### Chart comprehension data
□ □ □ □ □

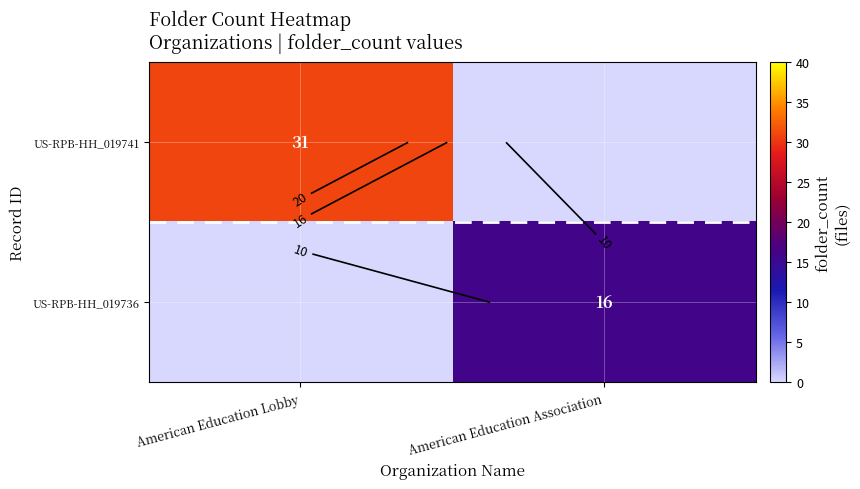

How many values in the US-RPB-HH_019736 series are below 16?

1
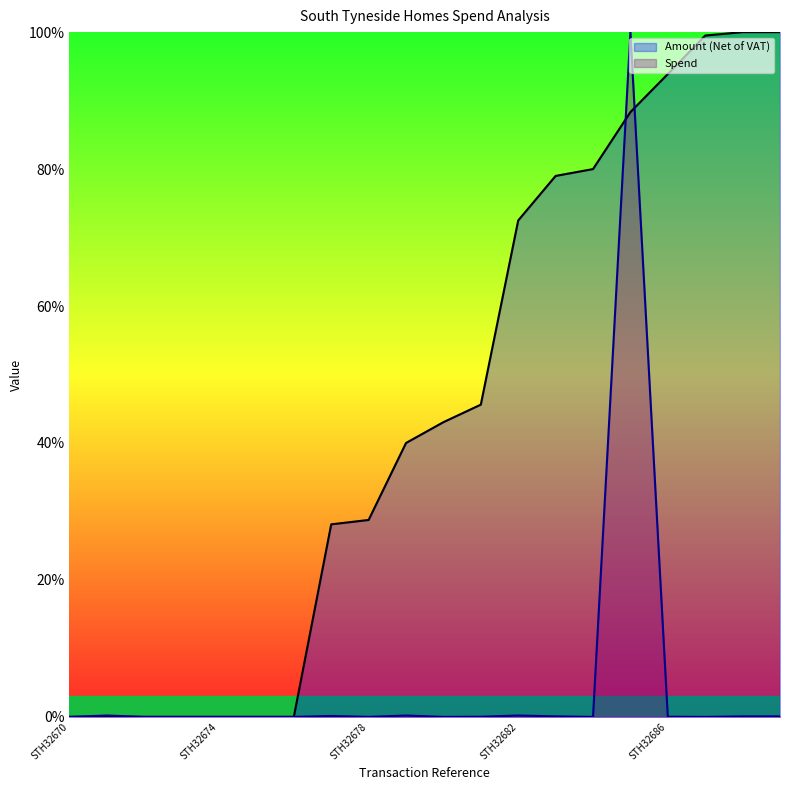

True or false: Amount (Net of VAT) has more than 0 points higher than both neighbors.

False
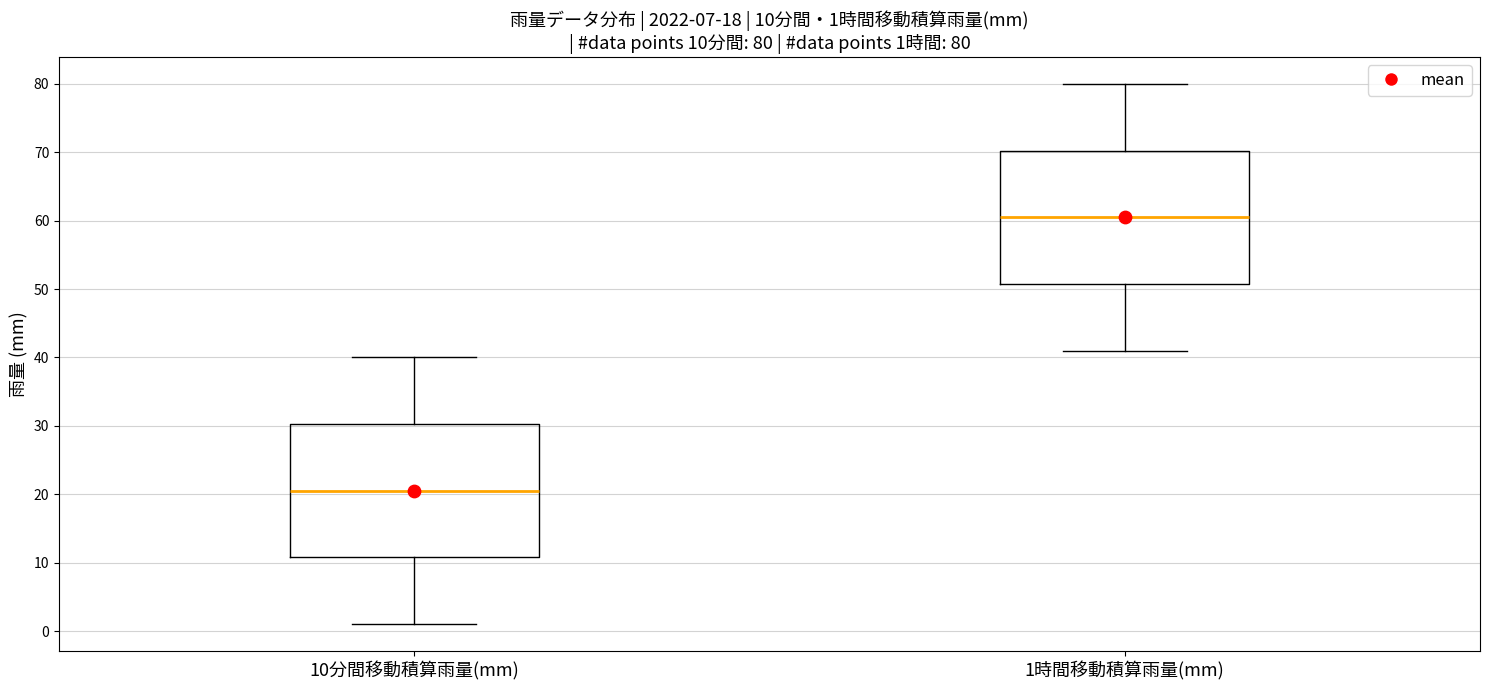

Which box has the highest median line?

1時間移動積算雨量(mm)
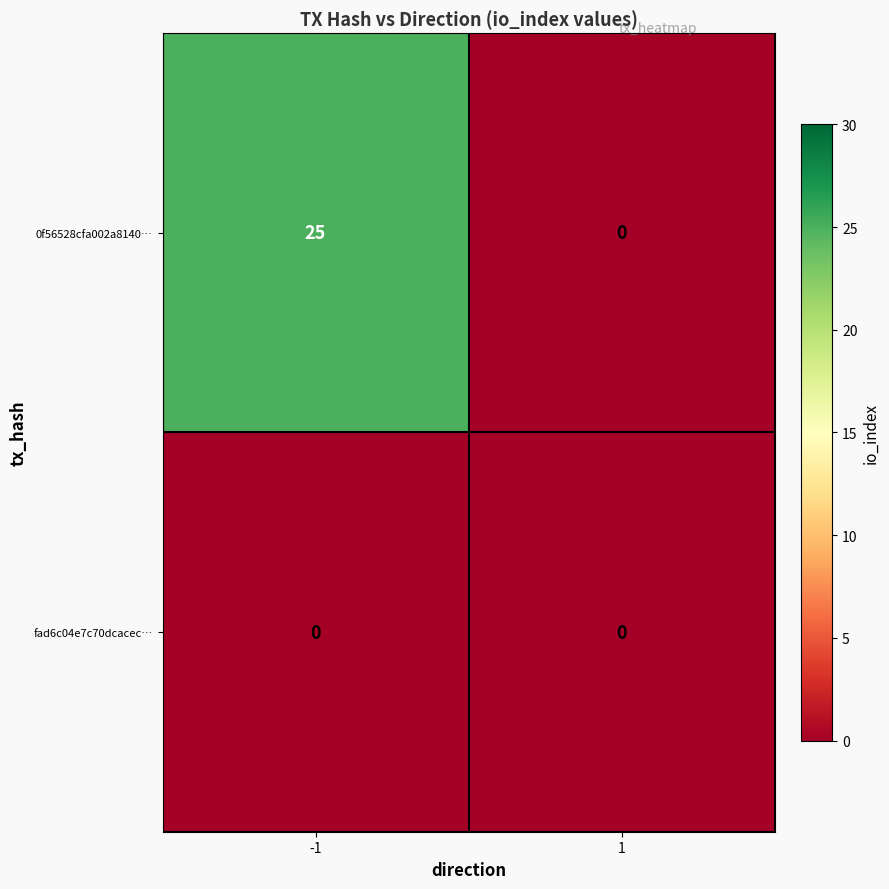

How many categories are shown in the chart?

2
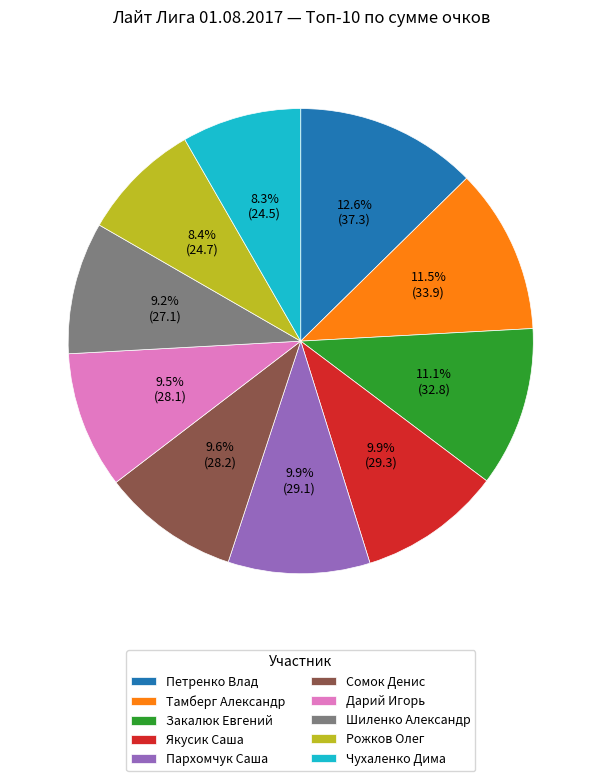

Is the sum of Тамберг Александр and Пархомчук Саша greater than half?

No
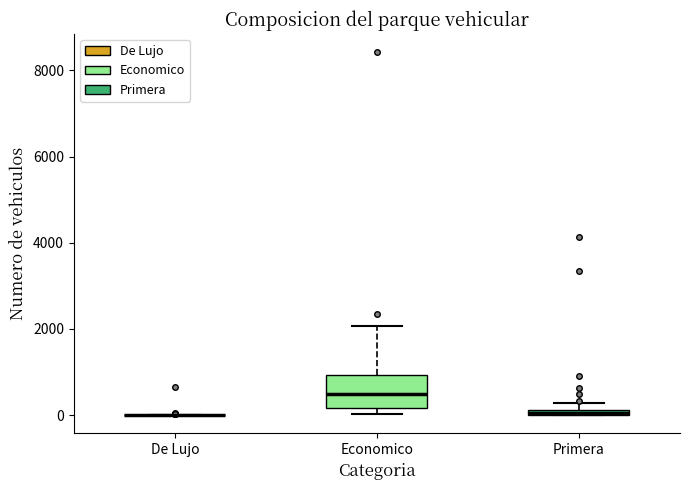

Comparing the boxes themselves (not the whiskers), which one is the tallest?

Economico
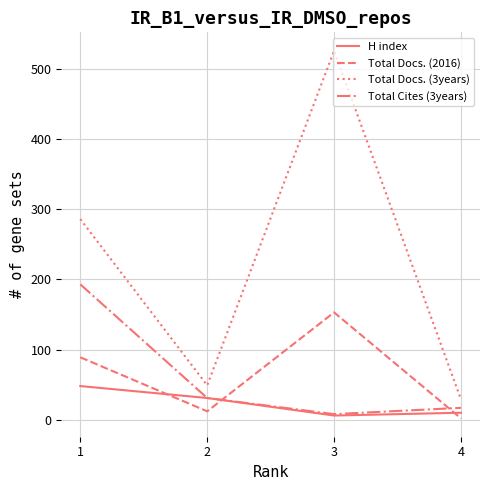

What are all the series names shown in the legend?

H index, Total Docs. (2016), Total Docs. (3years), Total Cites (3years)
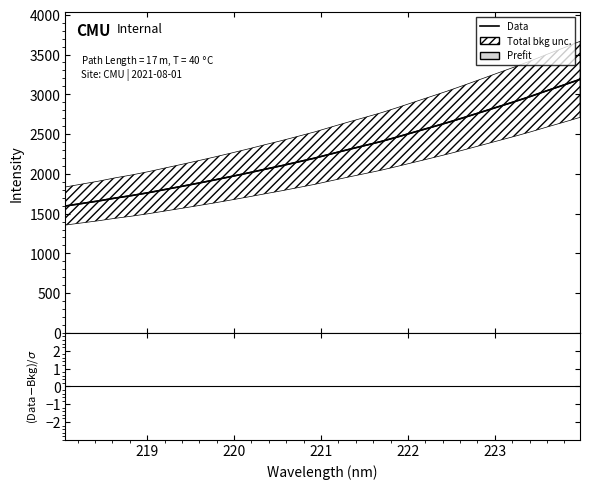

The value of Prefit line at 221 is 2955.7. True or false?

False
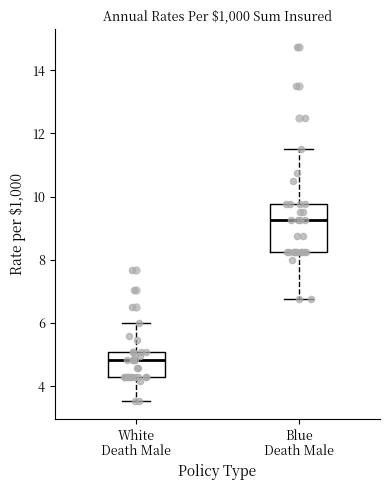

Which box is the tallest, from its lower edge to its upper edge?

Blue Death Male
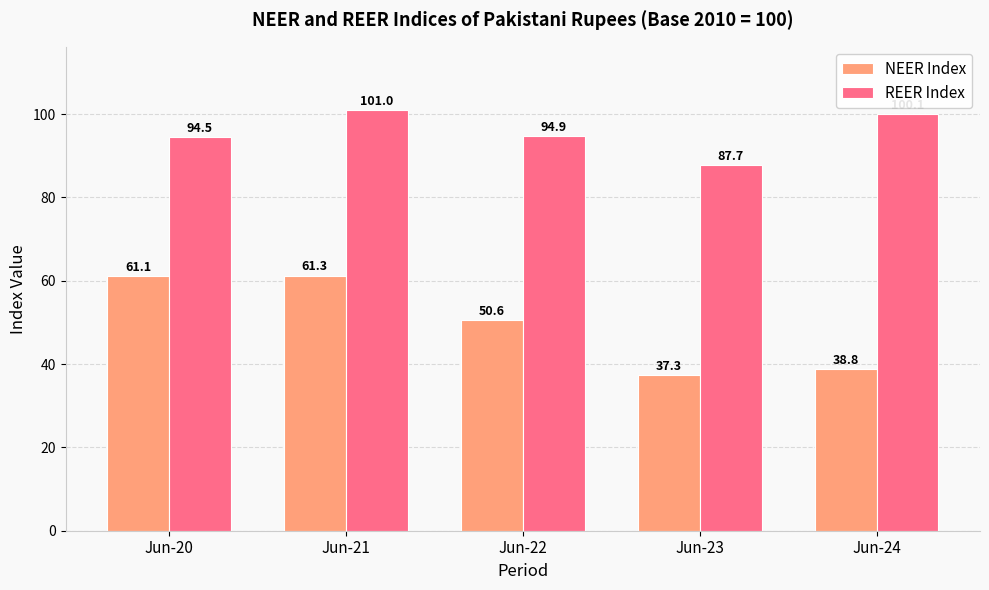

Rank the series by their average value, from lowest to highest.

NEER Index, REER Index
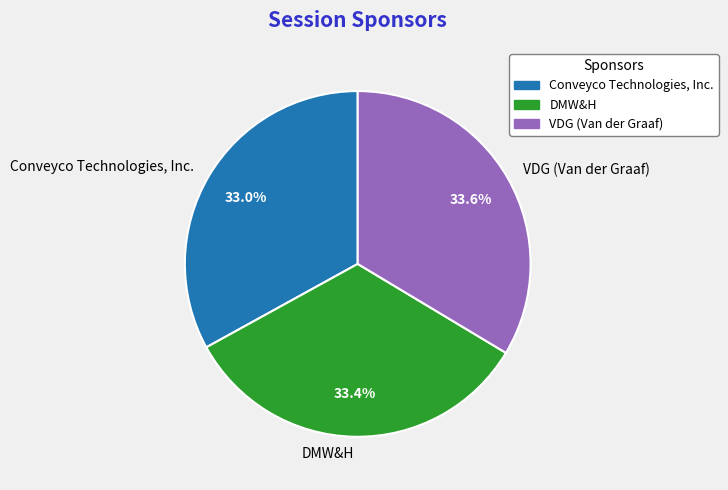

What is the ratio of the value at DMW&H to the value at VDG (Van der Graaf)?

1.0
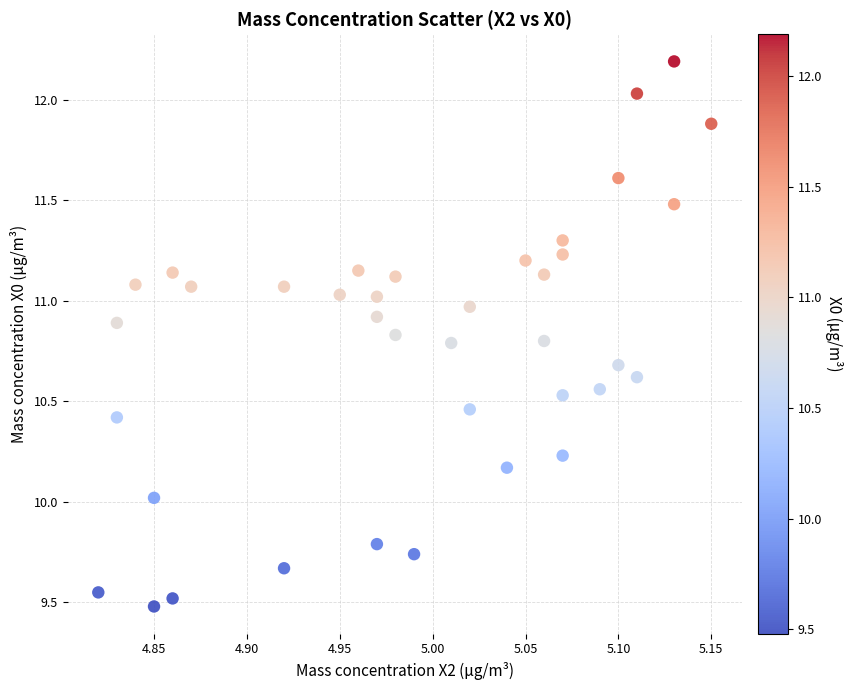

What is the range of X values (max minus min)?

0.3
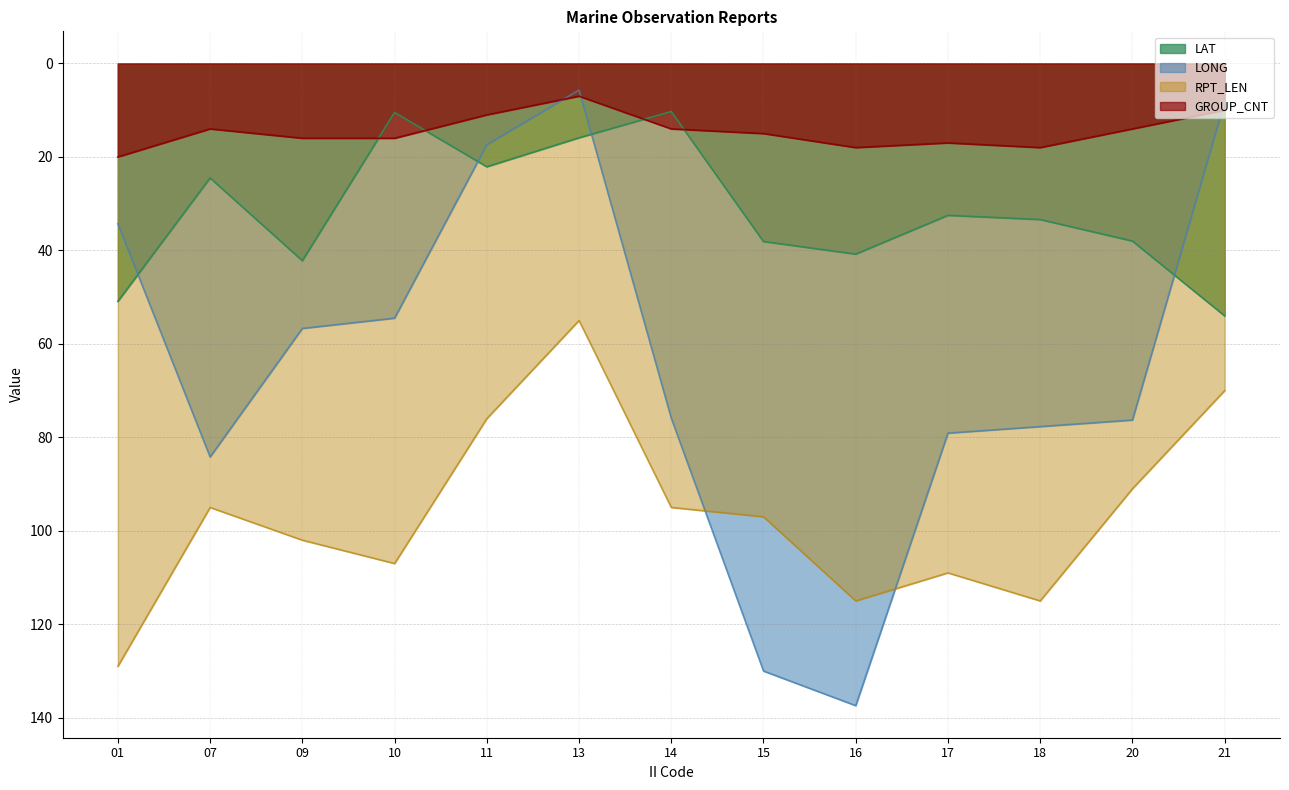

Between 21 and 16, which is larger?

21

□ □ □ □ □

### What needs to be done
Can you format the lines of all the entries above as a Markdown table with the columns Row and Entry line, numbering each row? Leave out the blank lines and the pictures.

### Solution to this task
| Row | Entry line |
|---|---|
| 1 | How many values in the US-RPB-HH_019736 series are below 16? |
| 2 | 1 |
| 3 | True or false: Amount (Net of VAT) has more than 0 points higher than both neighbors. |
| 4 | False |
| 5 | Which box has the highest median line? |
| 6 | 1時間移動積算雨量(mm) |
| 7 | How many categories are shown in the chart? |
| 8 | 2 |
| 9 | Is the sum of Тамберг Александр and Пархомчук Саша greater than half? |
| 10 | No |
| 11 | Comparing the boxes themselves (not the whiskers), which one is the tallest? |
| 12 | Economico |
| 13 | What are all the series names shown in the legend? |
| 14 | H index, Total Docs. (2016), Total Docs. (3years), Total Cites (3years) |
| 15 | The value of Prefit line at 221 is 2955.7. True or false? |
| 16 | False |
| 17 | Which box is the tallest, from its lower edge to its upper edge? |
| 18 | Blue Death Male |
| 19 | Rank the series by their average value, from lowest to highest. |
| 20 | NEER Index, REER Index |
| 21 | What is the ratio of the value at DMW&H to the value at VDG (Van der Graaf)? |
| 22 | 1.0 |
| 23 | What is the range of X values (max minus min)? |
| 24 | 0.3 |
| 25 | Between 21 and 16, which is larger? |
| 26 | 21 |